Depends is not a list of tasks to be executed.  It’s a list of dependencies that must be satisfied before a target can be completed.  Execution is not guaranteed and side effects are common.  Take a close look at what each of the tasks in the following script is doing.

<target name="functional-test" depends="start-server,run-tests,stop-server" />
<target name="service-test" depends="start-server,run-service-tests,stop-server" />
<target name="test" depends="clean,compile,compile-test,functional-test,service-test" />

To a human, the intent is obvious.

  1. Clean and compile
  2. Start server
  3. Run functional tests
  4. Stop server
  5. Start server
  6. Run service tests
  7. Stop server

But Ant will not execute those tasks.  Since they were declared as dependencies, Ant evaluates them as such.  The functional tests will run as you would expect.  When it runs the service-test target, though, it will see the start and stop server tasks again.  As far as it’s concerned, those dependencies have already been satisfied, so it will skip start-server and stop-server.  Ant is evaluating the script correctly, but the script is wrong.
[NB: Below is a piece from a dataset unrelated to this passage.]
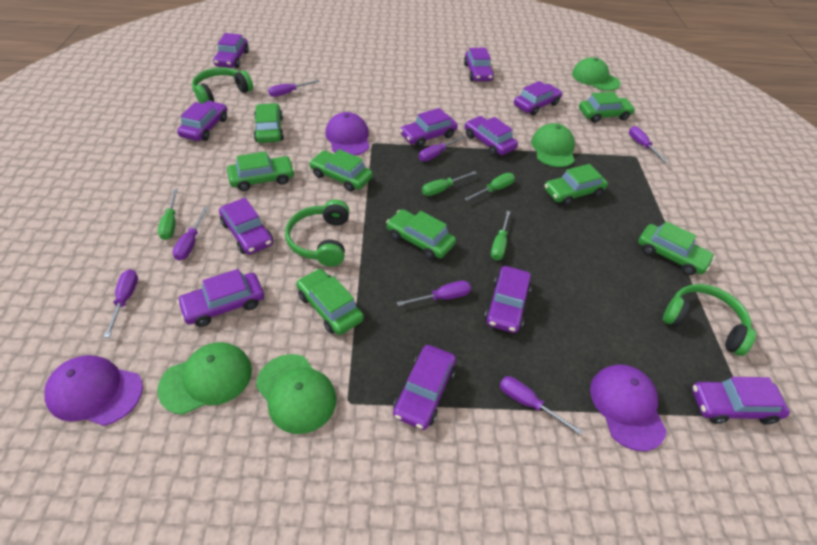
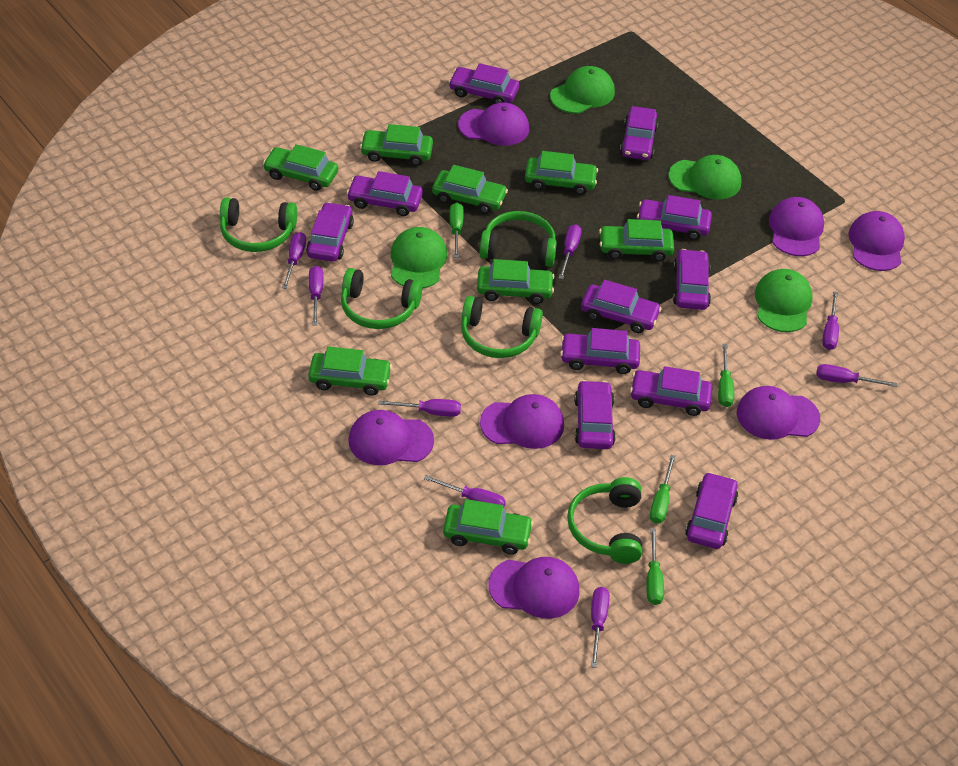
green headphones: 3 -> 5
purple cap: 3 -> 7
purple screwdriver: 7 -> 8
Dependencies are not tasks to be executed.  They are dependencies.  Once a dependency has been satisfied, it will not be executed again.

Antcall Is Not Evil

It exists for a reason.  Use it when it is useful.  Dependencies are dependencies, not task lists.  In this case, it would be impractical to try to write the script to use depends attributes to cause events to happen correctly.  It can be fixed very easily by using antcall.  Each antcall is evaluated separately, so you don’t have to worry about side effects like the script above.  It’s also easier to read.  You can see what’s intended to happen before this target and you can see what this target is intended to do.

<target name="functional-test" depends="start-server,run-tests,stop-server" />
<target name="service-test" depends="start-server,run-service-tests,stop-server" />
<target name="test" depends="clean,compile,compile-test">
  <antcall target="functional-test" />
  <antcall target="service-test" />
</target>

Use Your Own Judgement

Obviously, antcall should not be used instead of depends.  Depends is far more useful.  But don’t throw a tool like antcall away just because it doesn’t seem as cool or concise or elegant.